NEW YORK -- Goodyear Tire & Rubber Co. said today it will close an undisclosed number of plants in various locations, part of a sweeping restructuring aimed at improving its North American tire business and saving up to $1 billion over the next three years.
The Akron, Ohio, company, one of the world's largest tire makers, did not say how many jobs would be affected. It also did not say how many plants it will close or their locations, but added that cutting high-cost capacity will be a key consideration.
Goodyear Dunlop Tires North America, a division of Goodyear, is headquartered in Amherst and has a plant that makes motorcycle and other specialty tires in the Town of Tonawanda. The division employs about 1,300 people.
A union official said the Tonawanda plant doesn't fit the description of high-cost plants that could be shuttered.
"The Dunlop plant is a good, high-performance facility; the guys are good workers there," United Steelworkers District 4 Director William J. Pienta said.
There were no plans he knew of to cut the factory's job count. "As far as I know, we're doing fine," he said.
Union officials said they have known about company plans to sell high-cost facilities, including one in Freeport, Ill., for some time, but the Tonawanda plant isn't among them. The Steelworkers' contract with Goodyear, signed in 2003 after a wrangle over plant closings, expires next year.
Goodyear said it plans to cut high-cost manufacturing capacity between 8 percent and 12 percent, resulting in expected annual savings of $100 million to $150 million. The company also said it would increase sourcing from Asia and seek other ways to boost productivity.
The company said it would record restructuring charges between $150 million and $250 million over the next three years. The company said it is targeting total cost cuts between $750 million and $1 billion by 2008.

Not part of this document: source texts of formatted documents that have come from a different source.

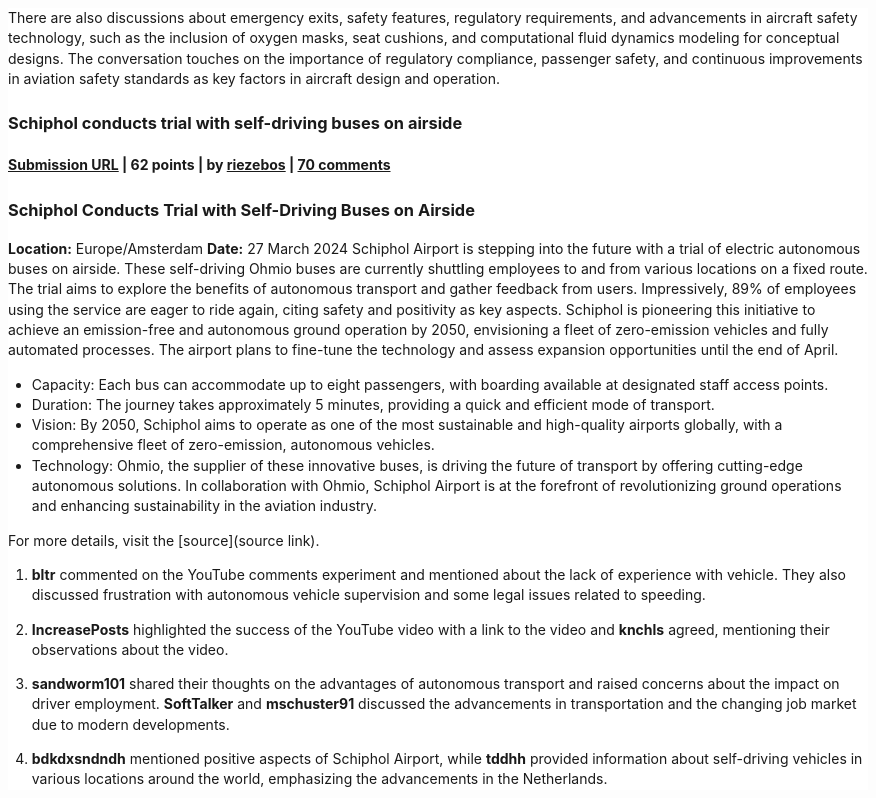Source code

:There are also discussions about emergency exits, safety features, regulatory requirements, and advancements in aircraft safety technology, such as the inclusion of oxygen masks, seat cushions, and computational fluid dynamics modeling for conceptual designs. The conversation touches on the importance of regulatory compliance, passenger safety, and continuous improvements in aviation safety standards as key factors in aircraft design and operation.

### Schiphol conducts trial with self-driving buses on airside

#### [Submission URL](https://news.schiphol.com/schiphol-conducts-trial-with-self-driving-buses-on-airside/) | 62 points | by [riezebos](https://news.ycombinator.com/user?id=riezebos) | [70 comments](https://news.ycombinator.com/item?id=39842425)

### Schiphol Conducts Trial with Self-Driving Buses on Airside
**Location:** Europe/Amsterdam 
**Date:** 27 March 2024
Schiphol Airport is stepping into the future with a trial of electric autonomous buses on airside. These self-driving Ohmio buses are currently shuttling employees to and from various locations on a fixed route. The trial aims to explore the benefits of autonomous transport and gather feedback from users. Impressively, 89% of employees using the service are eager to ride again, citing safety and positivity as key aspects. Schiphol is pioneering this initiative to achieve an emission-free and autonomous ground operation by 2050, envisioning a fleet of zero-emission vehicles and fully automated processes. The airport plans to fine-tune the technology and assess expansion opportunities until the end of April.
- Capacity: Each bus can accommodate up to eight passengers, with boarding available at designated staff access points.
- Duration: The journey takes approximately 5 minutes, providing a quick and efficient mode of transport.
- Vision: By 2050, Schiphol aims to operate as one of the most sustainable and high-quality airports globally, with a comprehensive fleet of zero-emission, autonomous vehicles.
- Technology: Ohmio, the supplier of these innovative buses, is driving the future of transport by offering cutting-edge autonomous solutions.
In collaboration with Ohmio, Schiphol Airport is at the forefront of revolutionizing ground operations and enhancing sustainability in the aviation industry.

For more details, visit the [source](source link).

1. **bltr** commented on the YouTube comments experiment and mentioned about the lack of experience with vehicle. They also discussed frustration with autonomous vehicle supervision and some legal issues related to speeding.
   
2. **IncreasePosts** highlighted the success of the YouTube video with a link to the video and **knchls** agreed, mentioning their observations about the video.

3. **sandworm101** shared their thoughts on the advantages of autonomous transport and raised concerns about the impact on driver employment. **SoftTalker** and **mschuster91** discussed the advancements in transportation and the changing job market due to modern developments.

4. **bdkdxsndndh** mentioned positive aspects of Schiphol Airport, while **tddhh** provided information about self-driving vehicles in various locations around the world, emphasizing the advancements in the Netherlands.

Goodyear added it is moving ahead with plans to sell noncore assets and reinvesting the proceeds in the company. On Tuesday, Goodyear said it is mulling the sale of its engineered products business to focus on its tire operations. The sale of its North American farm tire business is pending a union agreement.

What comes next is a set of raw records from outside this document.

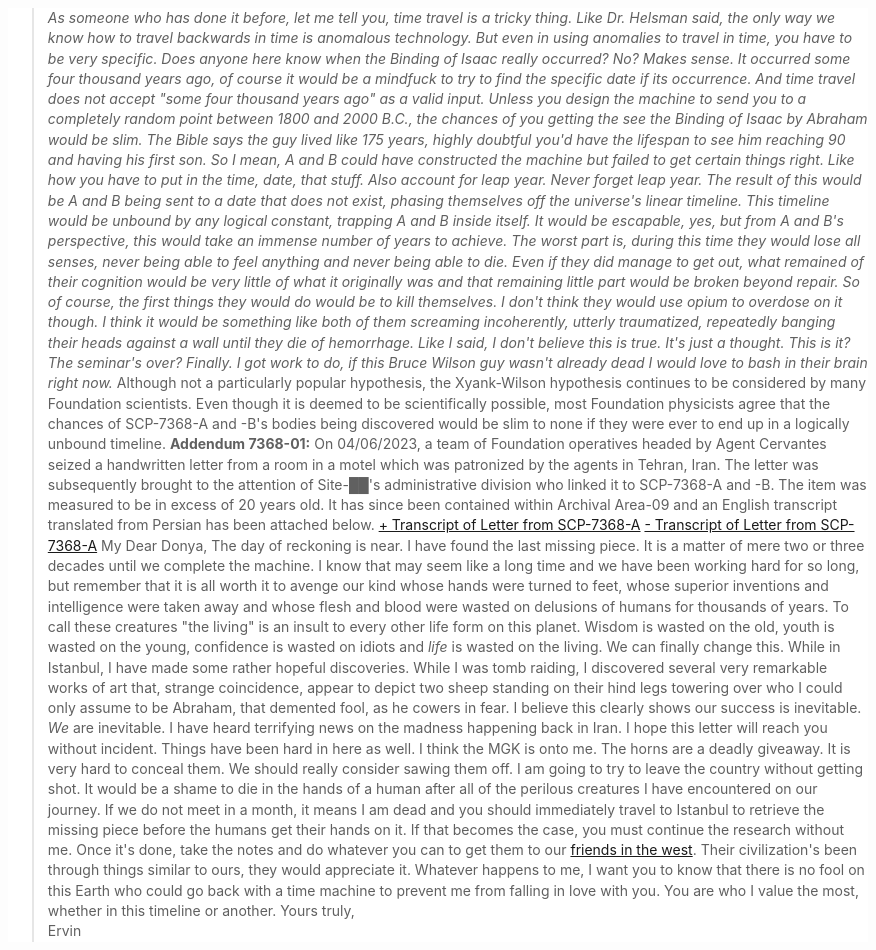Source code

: > _As someone who has done it before, let me tell you, time travel is a tricky thing. Like Dr. Helsman said, the only way we know how to travel backwards in time is anomalous technology. But even in using anomalies to travel in time, you have to be very specific. Does anyone here know when the Binding of Isaac really occurred? No? Makes sense. It occurred some four thousand years ago, of course it would be a mindfuck to try to find the specific date if its occurrence. And time travel does not accept "some four thousand years ago" as a valid input. Unless you design the machine to send you to a completely random point between 1800 and 2000 B.C., the chances of you getting the see the Binding of Isaac by Abraham would be slim. The Bible says the guy lived like 175 years, highly doubtful you'd have the lifespan to see him reaching 90 and having his first son. So I mean, A and B could have constructed the machine but failed to get certain things right. Like how you have to put in the time, date, that stuff. Also account for leap year. Never forget leap year._
> _The result of this would be A and B being sent to a date that does not exist, phasing themselves off the universe's linear timeline. This timeline would be unbound by any logical constant, trapping A and B inside itself. It would be escapable, yes, but from A and B's perspective, this would take an immense number of years to achieve. The worst part is, during this time they would lose all senses, never being able to feel anything and never being able to die. Even if they did manage to get out, what remained of their cognition would be very little of what it originally was and that remaining little part would be broken beyond repair. So of course, the first things they would do would be to kill themselves. I don't think they would use opium to overdose on it though. I think it would be something like both of them screaming incoherently, utterly traumatized, repeatedly banging their heads against a wall until they die of hemorrhage. Like I said, I don't believe this is true. It's just a thought._
> _This is it? The seminar's over? Finally. I got work to do, if this Bruce Wilson guy wasn't already dead I would love to bash in their brain right now._
Although not a particularly popular hypothesis, the Xyank-Wilson hypothesis continues to be considered by many Foundation scientists. Even though it is deemed to be scientifically possible, most Foundation physicists agree that the chances of SCP-7368-A and -B's bodies being discovered would be slim to none if they were ever to end up in a logically unbound timeline.
**Addendum 7368-01:** On 04/06/2023, a team of Foundation operatives headed by Agent Cervantes seized a handwritten letter from a room in a motel which was patronized by the agents in Tehran, Iran. The letter was subsequently brought to the attention of Site-██'s administrative division who linked it to SCP-7368-A and -B. The item was measured to be in excess of 20 years old. It has since been contained within Archival Area-09 and an English transcript translated from Persian has been attached below.
[\+ Transcript of Letter from SCP-7368-A](javascript:;)
[\- Transcript of Letter from SCP-7368-A](javascript:;)
> My Dear Donya,
> The day of reckoning is near. I have found the last missing piece. It is a matter of mere two or three decades until we complete the machine. I know that may seem like a long time and we have been working hard for so long, but remember that it is all worth it to avenge our kind whose hands were turned to feet, whose superior inventions and intelligence were taken away and whose flesh and blood were wasted on delusions of humans for thousands of years. To call these creatures "the living" is an insult to every other life form on this planet. Wisdom is wasted on the old, youth is wasted on the young, confidence is wasted on idiots and _life_ is wasted on the living. We can finally change this.
> While in Istanbul, I have made some rather hopeful discoveries. While I was tomb raiding, I discovered several very remarkable works of art that, strange coincidence, appear to depict two sheep standing on their hind legs towering over who I could only assume to be Abraham, that demented fool, as he cowers in fear. I believe this clearly shows our success is inevitable. _We_ are inevitable.
> I have heard terrifying news on the madness happening back in Iran. I hope this letter will reach you without incident. Things have been hard in here as well. I think the MGK is onto me. The horns are a deadly giveaway. It is very hard to conceal them. We should really consider sawing them off. I am going to try to leave the country without getting shot. It would be a shame to die in the hands of a human after all of the perilous creatures I have encountered on our journey. If we do not meet in a month, it means I am dead and you should immediately travel to Istanbul to retrieve the missing piece before the humans get their hands on it. If that becomes the case, you must continue the research without me. Once it's done, take the notes and do whatever you can to get them to our [friends in the west](/scp-1000). Their civilization's been through things similar to ours, they would appreciate it.
> Whatever happens to me, I want you to know that there is no fool on this Earth who could go back with a time machine to prevent me from falling in love with you. You are who I value the most, whether in this timeline or another.
> Yours truly,  
>  Ervin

Goodyear Chief Executive Robert Keegan, who halted three consecutive years of losses in 2004 by trimming workers, closing plants and selling assets, is making deeper cuts to reduce North American costs that are limiting its competitiveness with rivals such as Bridgestone Corp.
"Our turnaround is on track and will continue to evolve," Keegan said in the statement. "We have a business model and a strategy that is working."